STOMP, PFAS, and the Shift from Filtration to Degradation

Last week, the federal government made an important — if understated — move in the evolving contaminant landscape.

The U.S. Department of Health and Human Services, via ARPA‑H, announced STOMP (Systematic Targeting of Microplastics), a $144 million initiative focused on measuring, understanding, and ultimately removing microplastics from the human body. The announcement coincided with EPA’s release of its Draft Sixth Contaminant Candidate List (CCL‑6), which for the first time includes microplastics alongside PFAS, pharmaceuticals, and disinfection byproducts as priority contaminant groups (EPA & HHS, April 2026).

This pairing matters.

Both PFAS and microplastics share a core problem: they are persistent, mobile, bioaccumulative — and not effectively addressed by conventional filtration or treatment systems.

STOMP explicitly recognizes this limitation. Rather than focusing on capture or containment, the program prioritizes measurement, mechanism, and removal — a shift toward understanding how persistent contaminants move, accumulate, and can be chemically altered rather than simply displaced (ARPA‑H STOMP program, 2026).

That shift mirrors what decades of wetland science have already demonstrated.

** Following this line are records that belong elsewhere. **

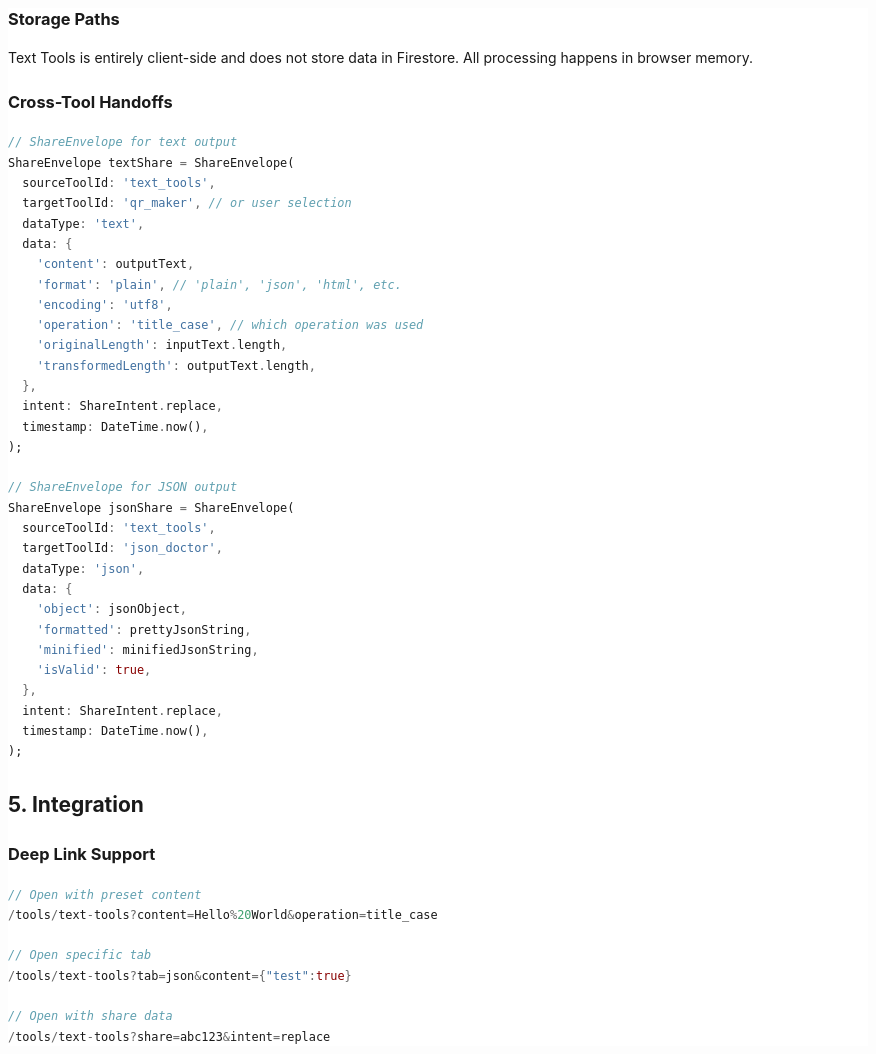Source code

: ### Storage Paths

Text Tools is entirely client-side and does not store data in Firestore. All processing happens in browser memory.

### Cross-Tool Handoffs

```dart
// ShareEnvelope for text output
ShareEnvelope textShare = ShareEnvelope(
  sourceToolId: 'text_tools',
  targetToolId: 'qr_maker', // or user selection
  dataType: 'text',
  data: {
    'content': outputText,
    'format': 'plain', // 'plain', 'json', 'html', etc.
    'encoding': 'utf8',
    'operation': 'title_case', // which operation was used
    'originalLength': inputText.length,
    'transformedLength': outputText.length,
  },
  intent: ShareIntent.replace,
  timestamp: DateTime.now(),
);

// ShareEnvelope for JSON output
ShareEnvelope jsonShare = ShareEnvelope(
  sourceToolId: 'text_tools',
  targetToolId: 'json_doctor',
  dataType: 'json',
  data: {
    'object': jsonObject,
    'formatted': prettyJsonString,
    'minified': minifiedJsonString,
    'isValid': true,
  },
  intent: ShareIntent.replace,
  timestamp: DateTime.now(),
);
```

## 5. Integration

### Deep Link Support

```dart
// Open with preset content
/tools/text-tools?content=Hello%20World&operation=title_case

// Open specific tab
/tools/text-tools?tab=json&content={"test":true}

// Open with share data
/tools/text-tools?share=abc123&intent=replace
```
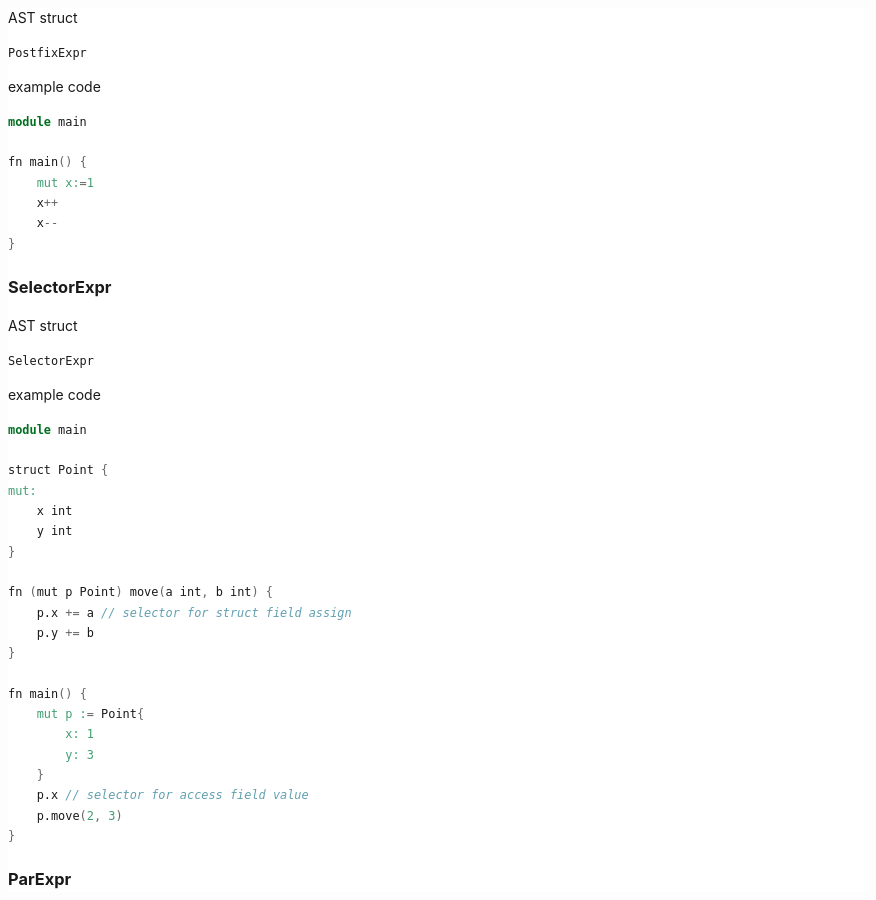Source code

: AST struct

```v
PostfixExpr
```

example code

```v
module main

fn main() {
	mut x:=1
	x++
	x--
}

```

### SelectorExpr

AST struct

```v
SelectorExpr
```

example code

```v
module main

struct Point {
mut:
	x int
	y int
}

fn (mut p Point) move(a int, b int) {
	p.x += a // selector for struct field assign
	p.y += b
}

fn main() {
	mut p := Point{
		x: 1
		y: 3
	}
	p.x // selector for access field value
	p.move(2, 3)
}

```

### ParExpr
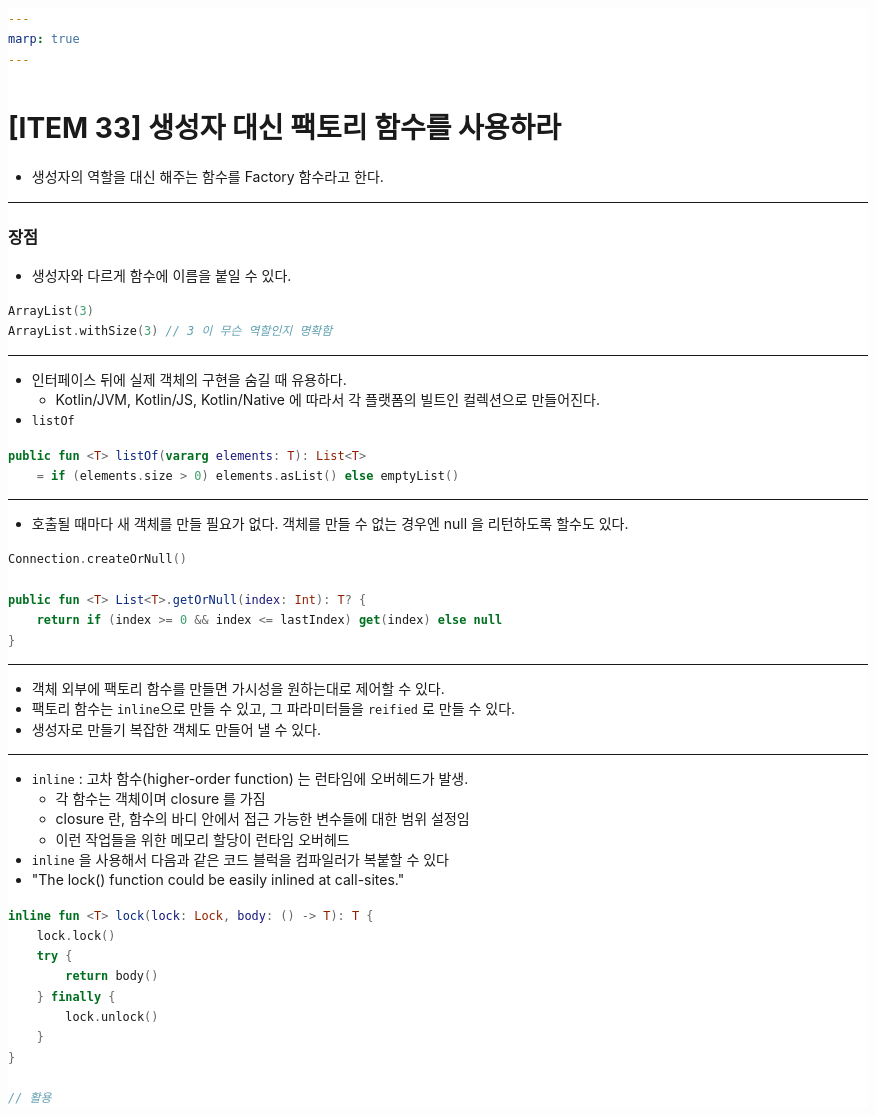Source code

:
 ```yaml
---
marp: true
---
```


# [ITEM 33] 생성자 대신 팩토리 함수를 사용하라

- 생성자의 역할을 대신 해주는 함수를 Factory 함수라고 한다. 

---

### 장점 

- 생성자와 다르게 함수에 이름을 붙일 수 있다. 

```kotlin 
ArrayList(3) 
ArrayList.withSize(3) // 3 이 무슨 역할인지 명확함 
```

---

- 인터페이스 뒤에 실제 객체의 구현을 숨길 때 유용하다. 
    - Kotlin/JVM, Kotlin/JS, Kotlin/Native 에 따라서 각 플랫폼의 빌트인 컬렉션으로 만들어진다. 
- `listOf` 
```kotlin
public fun <T> listOf(vararg elements: T): List<T> 
    = if (elements.size > 0) elements.asList() else emptyList()
```

---

- 호출될 때마다 새 객체를 만들 필요가 없다. 객체를 만들 수 없는 경우엔 null 을 리턴하도록 할수도 있다. 

```kotlin 
Connection.createOrNull() 

public fun <T> List<T>.getOrNull(index: Int): T? {
    return if (index >= 0 && index <= lastIndex) get(index) else null
}
```

---

- 객체 외부에 팩토리 함수를 만들면 가시성을 원하는대로 제어할 수 있다. 
- 팩토리 함수는 `inline`으로 만들 수 있고, 그 파라미터들을 `reified` 로 만들 수 있다. 
- 생성자로 만들기 복잡한 객체도 만들어 낼 수 있다. 

--- 

- `inline` : 고차 함수(higher-order function) 는 런타임에 오버헤드가 발생. 
    - 각 함수는 객체이며 closure 를 가짐
    - closure 란, 함수의 바디 안에서 접근 가능한 변수들에 대한 범위 설정임 
    - 이런 작업들을 위한 메모리 할당이 런타임 오버헤드
- `inline` 을 사용해서 다음과 같은 코드 블럭을 컴파일러가 복붙할 수 있다 
- "The lock() function could be easily inlined at call-sites." 
```kotlin
inline fun <T> lock(lock: Lock, body: () -> T): T { 
    lock.lock() 
    try {
        return body()
    } finally {
        lock.unlock() 
    }
}

// 활용 
```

Natural and constructed wetlands support redox‑driven, microbial, and biogeochemical processes capable of transforming persistent contaminants at the molecular level. These systems rely on time, chemistry, and biology, not screens or membranes — emphasizing degradation over sequestration and reducing long‑term environmental and regulatory liability.

EPA’s inclusion of microplastics on CCL‑6, alongside PFAS, does not immediately regulate either. But it does signal trajectory: expanded monitoring, accelerated research, and the groundwork for future standards under the Safe Drinking Water Act (EPA CCL‑6 materials, 2026).

In short: PFAS and microplastics are now policy cousins, and the federal conversation is slowly shifting from “How do we filter these out?” to “How do we actually break them down?”

STOMP doesn’t replace wetland‑based solutions — it validates them.

At Wetland Extent Landward (WEL) and Just Add Wetlands (JAW), we see this moment as science catching up to systems that have been quietly managing complex chemistry for millennia.

The future of contaminant management isn’t just engineered — it’s ecological.